Conclusion: le mur de l’énergie, frein ou chance pour l’AGI?
L’avènement de la superintelligence artificielle nous confronte à un dilemme fondamental: continuerons-nous à poursuivre l’idéal d’une croissance illimitée, au risque d’épuiser nos ressources, ou saurons-nous réinventer l’intelligence artificielle générale pour la rendre soutenable?

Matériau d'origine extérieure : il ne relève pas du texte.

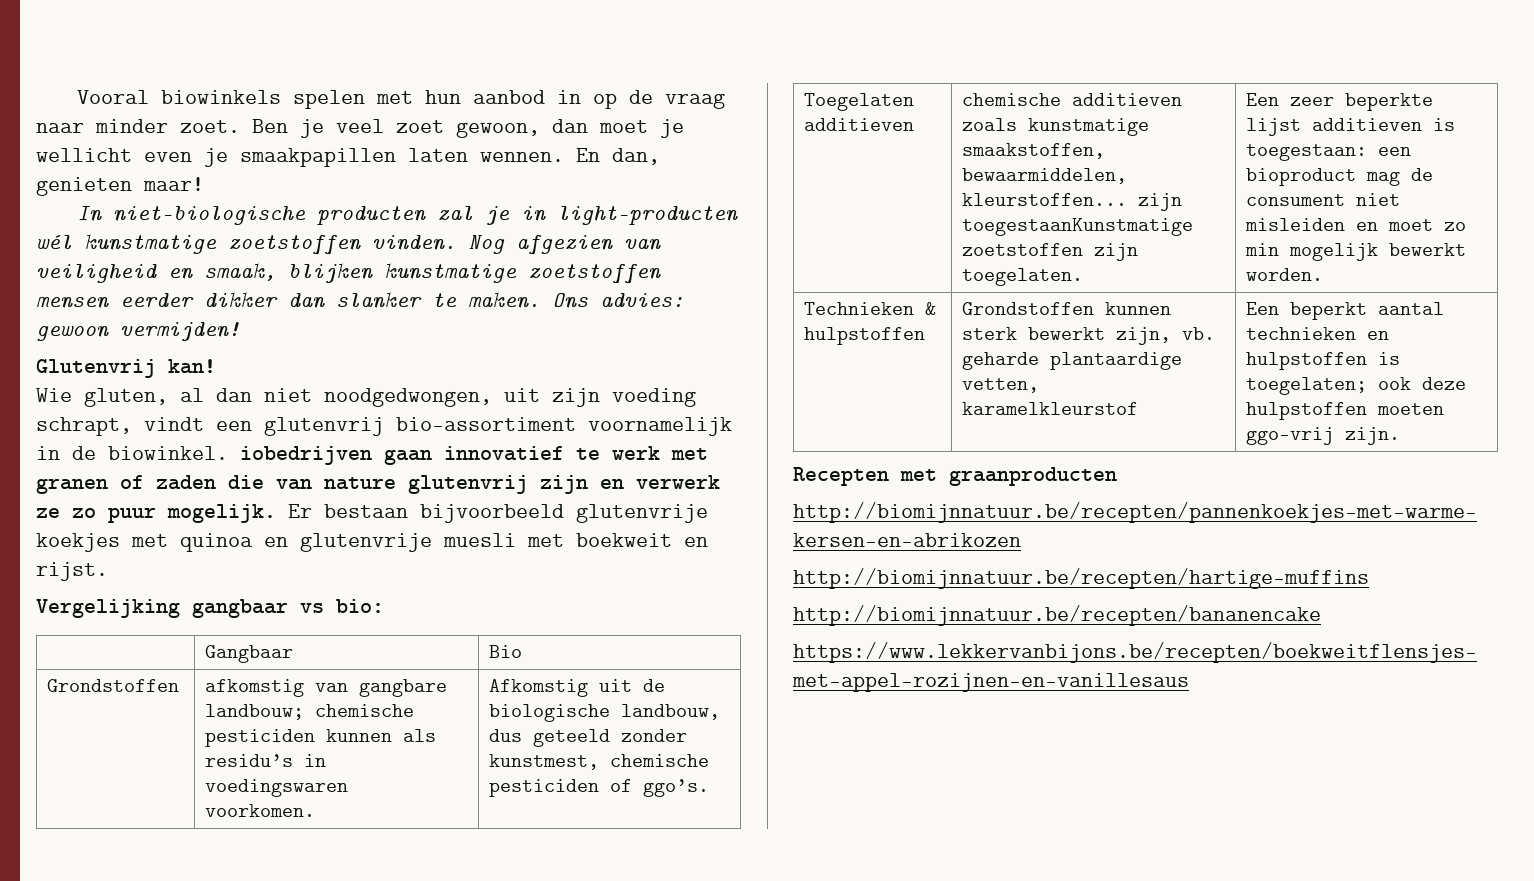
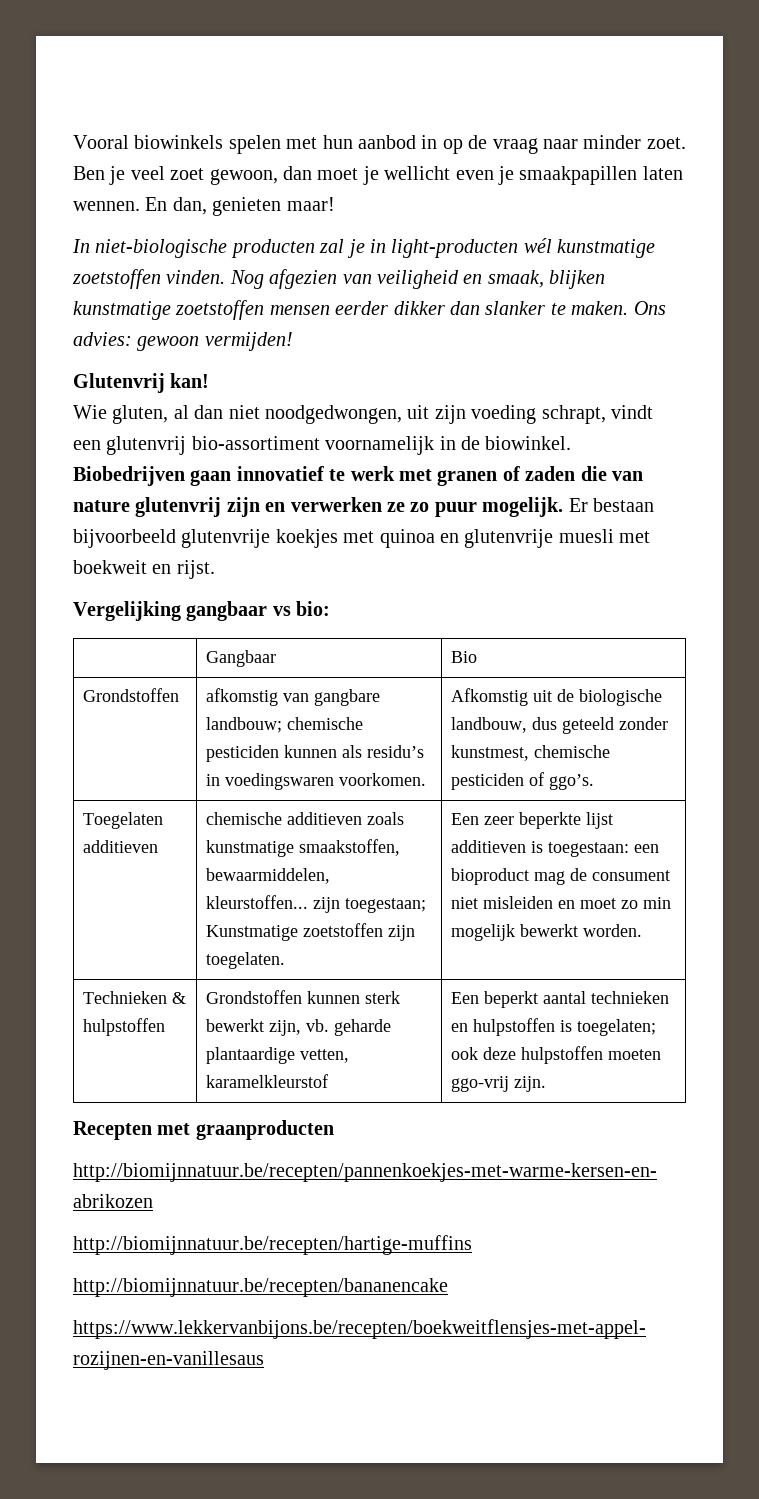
[240,446,372,465] iobedrijven -> [73,466,185,486] Biobedrijven
[636,475,720,489] verwerk -> [290,497,382,512] verwerken
[962,218,1194,236] toegestaanKunstmatige -> [345,898,427,913] [206,925,299,941] toegestaan; Kunstmatige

Le « mur énergétique » n’est pas qu’une contrainte : il invite à repenser la nature même de l’IA générale, selon des principes d’efficience, d’équilibre et de responsabilité. Les enjeux révélés par Eric Schmidt et la communauté scientifique soulignent l’urgence d’un débat global sur le futur de ces technologies. Des solutions émergent – architectures neuromorphiques, souveraineté énergétique, modèles frugaux – mais le chemin reste ouvert.
Au cœur de la transition vers l’AGI, c’est peut-être dans la contrainte et la tension énergétique que se niche la possibilité d’un progrès durable. À chacun – citoyens, ingénieurs, décideurs – de s’emparer de cette question pour donner une boussole à l’ère de la superintelligence artificielle.